WORK TASK:
Which lines below fall between the one containing "1693,1171 1698,1175C1724,1193 1760,1194" and the one containing "<!-- secondary -->"? Repeat them exactly, counting both of those lines, and add nothing else.

(Dataset entries)
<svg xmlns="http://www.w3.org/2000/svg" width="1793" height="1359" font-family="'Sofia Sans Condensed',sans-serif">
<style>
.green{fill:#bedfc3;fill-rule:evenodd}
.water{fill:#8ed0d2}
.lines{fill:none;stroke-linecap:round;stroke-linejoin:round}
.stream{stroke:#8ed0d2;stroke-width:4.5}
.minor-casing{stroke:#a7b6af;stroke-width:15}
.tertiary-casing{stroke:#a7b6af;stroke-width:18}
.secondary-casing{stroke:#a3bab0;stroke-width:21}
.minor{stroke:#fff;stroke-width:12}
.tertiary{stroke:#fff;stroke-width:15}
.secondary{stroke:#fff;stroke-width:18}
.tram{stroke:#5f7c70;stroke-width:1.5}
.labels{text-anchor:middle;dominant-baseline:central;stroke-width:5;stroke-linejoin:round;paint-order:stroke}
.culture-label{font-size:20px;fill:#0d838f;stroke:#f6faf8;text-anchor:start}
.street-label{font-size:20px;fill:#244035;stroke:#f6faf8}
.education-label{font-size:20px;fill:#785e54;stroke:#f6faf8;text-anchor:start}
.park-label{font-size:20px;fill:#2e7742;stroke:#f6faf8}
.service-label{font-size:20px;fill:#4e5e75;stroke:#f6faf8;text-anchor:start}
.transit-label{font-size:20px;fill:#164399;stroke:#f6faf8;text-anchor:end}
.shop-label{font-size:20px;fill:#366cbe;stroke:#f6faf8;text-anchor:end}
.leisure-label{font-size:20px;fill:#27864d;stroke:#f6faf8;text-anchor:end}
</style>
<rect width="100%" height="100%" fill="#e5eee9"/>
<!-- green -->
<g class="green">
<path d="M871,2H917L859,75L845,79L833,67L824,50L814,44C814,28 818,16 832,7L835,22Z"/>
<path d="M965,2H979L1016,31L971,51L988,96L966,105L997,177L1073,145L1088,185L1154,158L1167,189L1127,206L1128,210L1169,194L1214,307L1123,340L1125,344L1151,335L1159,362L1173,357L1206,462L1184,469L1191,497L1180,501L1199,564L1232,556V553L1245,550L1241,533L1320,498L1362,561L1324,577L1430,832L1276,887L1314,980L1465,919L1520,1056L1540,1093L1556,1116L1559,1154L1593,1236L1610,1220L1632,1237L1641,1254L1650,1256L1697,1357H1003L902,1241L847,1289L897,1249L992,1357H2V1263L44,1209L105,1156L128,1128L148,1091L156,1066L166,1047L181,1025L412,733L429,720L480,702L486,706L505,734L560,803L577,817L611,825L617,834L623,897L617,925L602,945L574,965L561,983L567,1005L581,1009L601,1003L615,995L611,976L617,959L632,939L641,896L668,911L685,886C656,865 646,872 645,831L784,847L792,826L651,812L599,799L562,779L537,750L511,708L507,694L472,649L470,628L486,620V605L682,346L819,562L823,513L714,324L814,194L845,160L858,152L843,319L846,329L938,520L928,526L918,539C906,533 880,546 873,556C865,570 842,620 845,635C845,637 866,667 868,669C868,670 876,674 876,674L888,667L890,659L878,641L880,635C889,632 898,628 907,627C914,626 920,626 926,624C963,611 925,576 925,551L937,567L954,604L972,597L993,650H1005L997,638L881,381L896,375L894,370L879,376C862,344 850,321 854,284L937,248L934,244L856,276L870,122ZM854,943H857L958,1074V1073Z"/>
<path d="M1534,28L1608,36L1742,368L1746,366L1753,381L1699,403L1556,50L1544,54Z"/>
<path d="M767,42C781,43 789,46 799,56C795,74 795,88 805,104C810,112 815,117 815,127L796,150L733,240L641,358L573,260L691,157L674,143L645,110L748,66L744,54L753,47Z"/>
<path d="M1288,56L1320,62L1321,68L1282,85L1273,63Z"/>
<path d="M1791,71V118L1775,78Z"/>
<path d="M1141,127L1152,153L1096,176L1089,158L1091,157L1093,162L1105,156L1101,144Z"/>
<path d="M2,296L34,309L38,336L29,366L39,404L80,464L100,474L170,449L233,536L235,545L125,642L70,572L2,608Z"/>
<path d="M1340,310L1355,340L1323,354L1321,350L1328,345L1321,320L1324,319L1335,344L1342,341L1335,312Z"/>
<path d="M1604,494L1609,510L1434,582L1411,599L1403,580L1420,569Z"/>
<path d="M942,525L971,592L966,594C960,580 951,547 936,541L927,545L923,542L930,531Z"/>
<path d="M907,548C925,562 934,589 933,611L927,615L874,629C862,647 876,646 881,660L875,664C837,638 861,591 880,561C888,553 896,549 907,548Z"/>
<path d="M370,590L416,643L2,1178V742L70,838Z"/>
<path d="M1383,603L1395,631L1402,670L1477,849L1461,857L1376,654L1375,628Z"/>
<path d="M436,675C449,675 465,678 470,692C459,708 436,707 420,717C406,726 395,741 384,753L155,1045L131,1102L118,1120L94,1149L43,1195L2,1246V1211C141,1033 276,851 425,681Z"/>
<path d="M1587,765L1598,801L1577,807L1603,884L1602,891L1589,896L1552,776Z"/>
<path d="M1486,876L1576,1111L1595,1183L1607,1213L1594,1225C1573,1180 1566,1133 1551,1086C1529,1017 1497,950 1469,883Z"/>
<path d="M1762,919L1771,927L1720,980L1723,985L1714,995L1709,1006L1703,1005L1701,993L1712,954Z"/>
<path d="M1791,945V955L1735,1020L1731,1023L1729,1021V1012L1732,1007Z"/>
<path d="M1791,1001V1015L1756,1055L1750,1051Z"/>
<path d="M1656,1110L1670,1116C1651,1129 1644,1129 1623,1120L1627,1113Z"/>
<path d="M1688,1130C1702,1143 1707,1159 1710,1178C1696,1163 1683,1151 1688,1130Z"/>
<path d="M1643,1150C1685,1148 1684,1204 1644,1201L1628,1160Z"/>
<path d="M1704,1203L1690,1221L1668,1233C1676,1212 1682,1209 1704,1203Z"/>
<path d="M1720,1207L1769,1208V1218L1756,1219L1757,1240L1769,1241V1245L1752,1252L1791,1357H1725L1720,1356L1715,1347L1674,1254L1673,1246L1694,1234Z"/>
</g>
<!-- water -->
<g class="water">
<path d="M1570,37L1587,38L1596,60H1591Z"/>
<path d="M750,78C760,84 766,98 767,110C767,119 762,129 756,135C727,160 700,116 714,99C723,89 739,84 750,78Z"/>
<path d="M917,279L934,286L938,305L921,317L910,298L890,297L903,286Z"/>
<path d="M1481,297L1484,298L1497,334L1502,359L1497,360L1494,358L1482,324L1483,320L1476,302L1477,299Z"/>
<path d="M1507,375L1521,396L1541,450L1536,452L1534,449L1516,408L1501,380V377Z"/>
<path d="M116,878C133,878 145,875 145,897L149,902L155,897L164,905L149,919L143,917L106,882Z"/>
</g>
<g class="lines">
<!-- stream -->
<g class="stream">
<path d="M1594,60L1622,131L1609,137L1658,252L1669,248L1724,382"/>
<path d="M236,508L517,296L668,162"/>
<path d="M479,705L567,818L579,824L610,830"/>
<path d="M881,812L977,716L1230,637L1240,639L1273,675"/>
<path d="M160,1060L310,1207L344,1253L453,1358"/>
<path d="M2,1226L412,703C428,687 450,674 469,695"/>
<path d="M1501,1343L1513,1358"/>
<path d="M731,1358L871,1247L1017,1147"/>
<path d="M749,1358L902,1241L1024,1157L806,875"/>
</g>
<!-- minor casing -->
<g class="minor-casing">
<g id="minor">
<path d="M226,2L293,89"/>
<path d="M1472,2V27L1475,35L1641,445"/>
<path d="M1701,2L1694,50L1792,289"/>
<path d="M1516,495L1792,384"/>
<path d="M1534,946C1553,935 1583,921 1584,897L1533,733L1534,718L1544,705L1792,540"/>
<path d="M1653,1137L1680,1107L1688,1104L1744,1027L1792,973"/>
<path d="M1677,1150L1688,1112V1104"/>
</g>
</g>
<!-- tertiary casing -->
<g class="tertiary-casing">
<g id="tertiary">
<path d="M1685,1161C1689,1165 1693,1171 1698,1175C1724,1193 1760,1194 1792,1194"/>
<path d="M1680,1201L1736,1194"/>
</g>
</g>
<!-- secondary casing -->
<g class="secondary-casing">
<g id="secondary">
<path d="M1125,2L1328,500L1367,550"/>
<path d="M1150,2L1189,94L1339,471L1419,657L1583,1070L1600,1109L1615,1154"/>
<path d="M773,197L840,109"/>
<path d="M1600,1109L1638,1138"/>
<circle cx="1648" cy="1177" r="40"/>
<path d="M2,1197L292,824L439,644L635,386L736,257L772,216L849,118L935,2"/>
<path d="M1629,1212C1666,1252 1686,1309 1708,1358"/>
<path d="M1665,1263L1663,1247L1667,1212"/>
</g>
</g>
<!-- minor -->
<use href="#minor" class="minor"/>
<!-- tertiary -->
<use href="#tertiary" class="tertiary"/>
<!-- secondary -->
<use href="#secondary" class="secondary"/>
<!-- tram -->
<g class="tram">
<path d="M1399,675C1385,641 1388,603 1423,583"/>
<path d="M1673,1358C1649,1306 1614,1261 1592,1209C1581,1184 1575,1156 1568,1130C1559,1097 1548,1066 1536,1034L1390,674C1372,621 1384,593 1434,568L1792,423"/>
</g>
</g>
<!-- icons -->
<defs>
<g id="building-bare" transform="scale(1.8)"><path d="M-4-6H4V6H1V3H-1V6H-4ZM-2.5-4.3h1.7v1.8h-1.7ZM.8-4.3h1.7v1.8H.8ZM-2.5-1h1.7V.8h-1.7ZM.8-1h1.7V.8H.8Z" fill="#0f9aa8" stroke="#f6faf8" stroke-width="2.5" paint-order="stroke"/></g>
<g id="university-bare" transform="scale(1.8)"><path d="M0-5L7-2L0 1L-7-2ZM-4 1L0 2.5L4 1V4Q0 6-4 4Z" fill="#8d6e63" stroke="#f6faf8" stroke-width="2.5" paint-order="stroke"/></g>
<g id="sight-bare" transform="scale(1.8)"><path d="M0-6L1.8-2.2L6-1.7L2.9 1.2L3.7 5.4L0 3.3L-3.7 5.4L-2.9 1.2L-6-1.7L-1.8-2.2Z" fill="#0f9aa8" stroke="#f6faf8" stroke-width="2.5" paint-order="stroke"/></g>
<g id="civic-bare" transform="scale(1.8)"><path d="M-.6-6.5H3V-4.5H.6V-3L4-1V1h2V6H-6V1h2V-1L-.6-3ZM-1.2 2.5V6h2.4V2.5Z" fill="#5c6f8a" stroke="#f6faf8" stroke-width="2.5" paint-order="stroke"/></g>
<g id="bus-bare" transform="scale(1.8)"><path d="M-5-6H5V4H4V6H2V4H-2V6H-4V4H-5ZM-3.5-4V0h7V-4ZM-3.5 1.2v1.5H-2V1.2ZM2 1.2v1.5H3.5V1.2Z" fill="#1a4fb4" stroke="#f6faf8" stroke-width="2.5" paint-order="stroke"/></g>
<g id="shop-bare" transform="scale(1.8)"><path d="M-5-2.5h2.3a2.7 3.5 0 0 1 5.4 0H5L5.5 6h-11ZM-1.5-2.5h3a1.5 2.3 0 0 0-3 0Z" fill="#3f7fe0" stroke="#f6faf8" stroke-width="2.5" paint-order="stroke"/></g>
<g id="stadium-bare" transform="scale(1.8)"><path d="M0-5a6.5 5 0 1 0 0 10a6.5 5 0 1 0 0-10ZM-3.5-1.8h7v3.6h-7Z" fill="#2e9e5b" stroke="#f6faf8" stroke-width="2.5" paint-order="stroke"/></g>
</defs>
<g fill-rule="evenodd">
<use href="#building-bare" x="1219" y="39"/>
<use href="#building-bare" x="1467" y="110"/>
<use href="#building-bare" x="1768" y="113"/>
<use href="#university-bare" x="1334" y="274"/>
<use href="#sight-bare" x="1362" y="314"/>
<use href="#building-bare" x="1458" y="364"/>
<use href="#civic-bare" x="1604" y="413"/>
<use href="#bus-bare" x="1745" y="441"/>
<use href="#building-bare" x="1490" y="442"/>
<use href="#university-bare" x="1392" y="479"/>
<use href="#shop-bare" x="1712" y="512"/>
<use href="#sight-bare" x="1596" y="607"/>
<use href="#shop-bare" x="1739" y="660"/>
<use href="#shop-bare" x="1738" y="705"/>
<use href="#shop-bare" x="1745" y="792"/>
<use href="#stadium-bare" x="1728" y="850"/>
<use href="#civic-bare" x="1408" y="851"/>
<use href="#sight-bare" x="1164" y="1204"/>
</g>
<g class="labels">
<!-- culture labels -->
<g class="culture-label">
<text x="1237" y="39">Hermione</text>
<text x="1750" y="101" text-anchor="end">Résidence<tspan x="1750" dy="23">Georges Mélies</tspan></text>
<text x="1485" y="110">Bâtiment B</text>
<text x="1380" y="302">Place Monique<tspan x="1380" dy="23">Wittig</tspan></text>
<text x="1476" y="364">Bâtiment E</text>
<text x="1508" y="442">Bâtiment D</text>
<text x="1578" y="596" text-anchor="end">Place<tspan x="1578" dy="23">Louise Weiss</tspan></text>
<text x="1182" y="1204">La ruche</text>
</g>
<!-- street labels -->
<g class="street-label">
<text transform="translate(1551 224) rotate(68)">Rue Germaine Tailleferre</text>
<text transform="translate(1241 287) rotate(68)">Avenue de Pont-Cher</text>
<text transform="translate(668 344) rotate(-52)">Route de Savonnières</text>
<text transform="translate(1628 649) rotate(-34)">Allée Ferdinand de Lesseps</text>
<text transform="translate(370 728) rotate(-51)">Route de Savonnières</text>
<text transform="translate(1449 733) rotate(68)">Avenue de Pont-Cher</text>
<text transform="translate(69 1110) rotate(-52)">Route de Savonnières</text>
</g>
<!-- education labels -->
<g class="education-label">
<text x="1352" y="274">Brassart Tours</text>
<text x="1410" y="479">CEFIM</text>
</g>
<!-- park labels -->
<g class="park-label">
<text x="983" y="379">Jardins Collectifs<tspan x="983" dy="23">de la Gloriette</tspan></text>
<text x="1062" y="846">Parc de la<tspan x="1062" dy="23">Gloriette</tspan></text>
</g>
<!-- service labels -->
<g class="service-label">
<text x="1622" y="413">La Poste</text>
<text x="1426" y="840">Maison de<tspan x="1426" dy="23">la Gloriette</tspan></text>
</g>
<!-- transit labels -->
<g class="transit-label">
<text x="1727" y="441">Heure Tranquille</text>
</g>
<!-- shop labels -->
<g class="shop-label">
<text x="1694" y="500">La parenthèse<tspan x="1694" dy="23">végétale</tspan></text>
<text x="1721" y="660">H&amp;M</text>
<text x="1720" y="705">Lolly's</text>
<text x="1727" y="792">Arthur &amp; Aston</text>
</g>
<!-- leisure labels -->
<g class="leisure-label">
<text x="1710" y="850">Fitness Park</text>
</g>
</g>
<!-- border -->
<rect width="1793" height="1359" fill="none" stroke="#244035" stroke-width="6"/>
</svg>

REPLY TO THE EXERCISE:
<path d="M1685,1161C1689,1165 1693,1171 1698,1175C1724,1193 1760,1194 1792,1194"/>
<path d="M1680,1201L1736,1194"/>
</g>
</g>
<!-- secondary casing -->
<g class="secondary-casing">
<g id="secondary">
<path d="M1125,2L1328,500L1367,550"/>
<path d="M1150,2L1189,94L1339,471L1419,657L1583,1070L1600,1109L1615,1154"/>
<path d="M773,197L840,109"/>
<path d="M1600,1109L1638,1138"/>
<circle cx="1648" cy="1177" r="40"/>
<path d="M2,1197L292,824L439,644L635,386L736,257L772,216L849,118L935,2"/>
<path d="M1629,1212C1666,1252 1686,1309 1708,1358"/>
<path d="M1665,1263L1663,1247L1667,1212"/>
</g>
</g>
<!-- minor -->
<use href="#minor" class="minor"/>
<!-- tertiary -->
<use href="#tertiary" class="tertiary"/>
<!-- secondary -->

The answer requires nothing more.